Quando alguém pergunta a uma ferramenta de IA qual notebook comprar, qual software contratar ou qual destino escolher para as férias, parte importante da jornada tradicional deixa de acontecer da forma como as companhias estavam acostumadas a acompanhar. Em poucos segundos, essa pessoa recebe recomendações contextualizadas, compara alternativas e esclarece dúvidas sem necessariamente passar por anúncios, páginas de comparação ou diferentes etapas de consideração. A influência continua existindo, porém acontece de outra forma.

No entanto, por que o funil continua tão presente nas empresas? Porque ele continua sendo extremamente eficiente para organizar o marketing. Ele distribui orçamento, separa branding de performance, define responsabilidades, estabelece indicadores e facilita a gestão. O problema, porém, é que ele organiza as equipes, não o comportamento do consumidor.

É justamente observando esse ponto que passei a enxergar o marketing muito mais como uma constelação do que como um funil. Assim como uma constelação só faz sentido quando olhamos para o conjunto das estrelas, a decisão de compra também passou a ser resultado da interação entre branding, creators, mídia paga, relações públicas, conteúdo, inteligência artificial, comunidades e experiência, e o valor está justamente na forma como eles se conectam.

Essa mudança exige uma nova postura das empresas. Em vez de otimizar canais separadamente, será cada vez mais importante construir presença consistente em diferentes ambientes, entendendo que influência não acontece em etapas sucessivas, mas em uma rede de interações que se reforçam mutuamente.

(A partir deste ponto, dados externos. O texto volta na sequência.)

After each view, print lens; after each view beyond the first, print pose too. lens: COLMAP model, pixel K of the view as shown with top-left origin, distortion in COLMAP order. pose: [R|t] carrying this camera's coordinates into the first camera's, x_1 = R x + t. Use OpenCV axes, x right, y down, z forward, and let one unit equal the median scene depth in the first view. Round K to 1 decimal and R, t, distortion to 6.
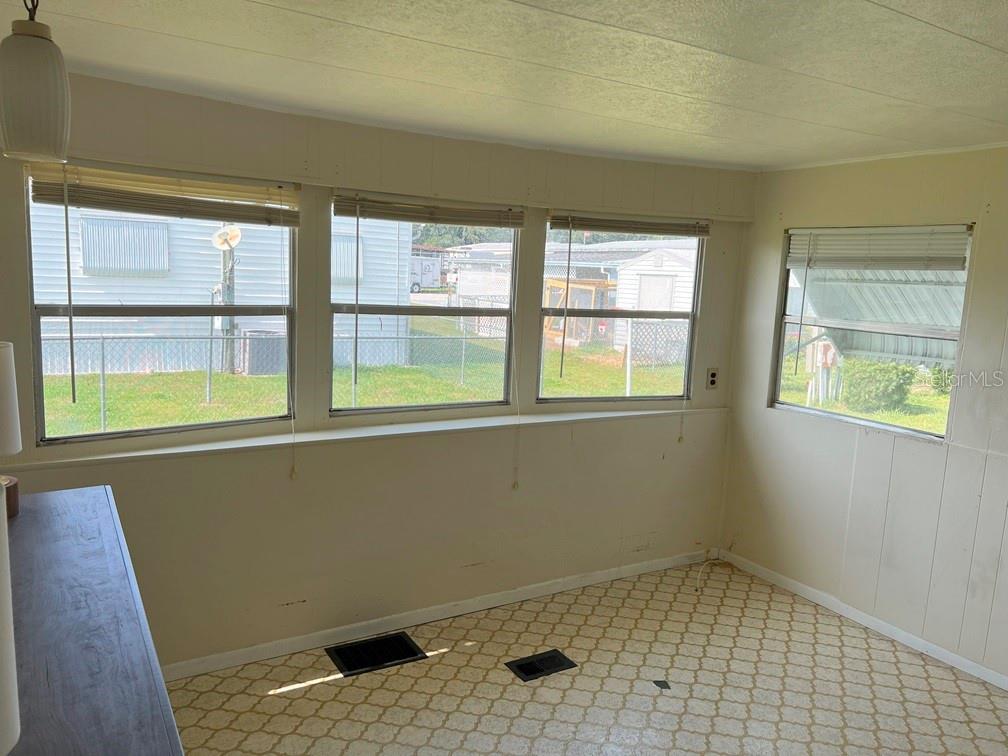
lens RADIAL K [[764.2, 0, 496.9], [0, 764.2, 381.5], [0, 0, 1]] dist [0.066251, -0.069545]
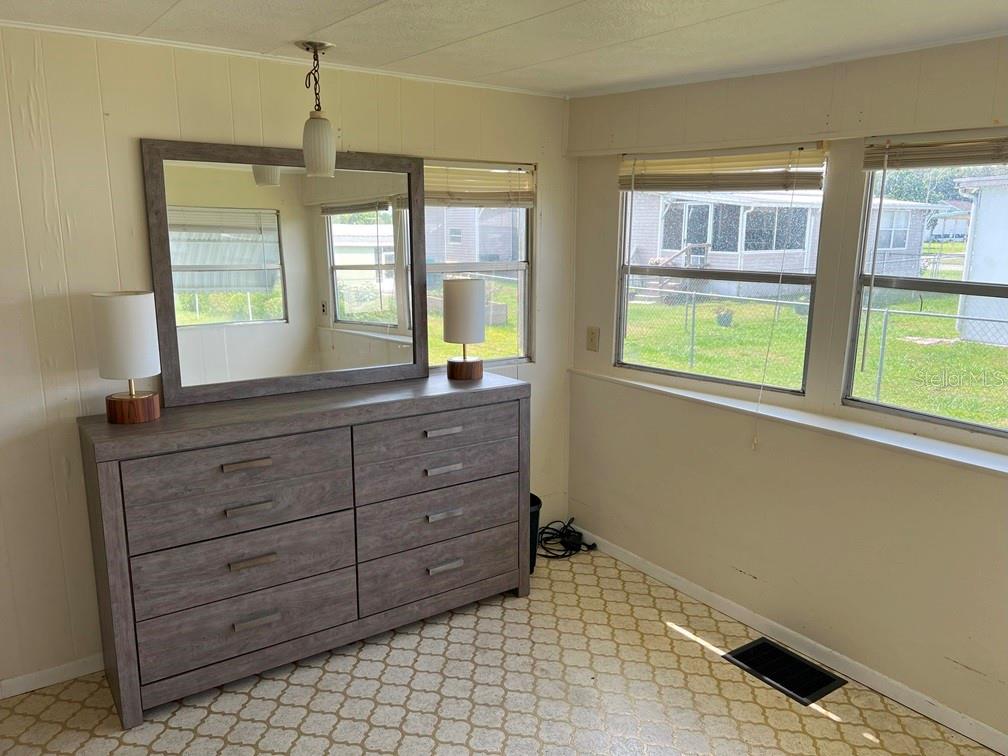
lens RADIAL K [[764.2, 0, 496.9], [0, 764.2, 381.5], [0, 0, 1]] dist [0.066251, -0.069545]
pose [[0.083857, 0.156712, -0.984078, 0.661974], [-0.157637, 0.977207, 0.142185, -0.045886], [0.983930, 0.143204, 0.106649, 0.556664]]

O funil provavelmente continuará aparecendo nas apresentações de planejamento, já que modelos consolidados raramente desaparecem de uma hora para outra. Só que nenhum consumidor nunca acordou pensando que estava entrando no topo do funil, decidiu avançar para a etapa de consideração antes de desejar um produto ou percorreu conscientemente uma sequência desenhada pelo marketing. Essa lógica sempre existiu muito mais dentro das empresas do que na cabeça das pessoas.

Por isso, talvez a provocação do título mereça uma correção. O funil de vendas não morreu porque, para o consumidor, ele provavelmente nunca existiu. Infelizmente, quem ainda não percebeu isso foi o marketing.

*Samira Cardoso – Co-fundadora e CEO da Layer Up, agência de marketing, publicidade e comunicação.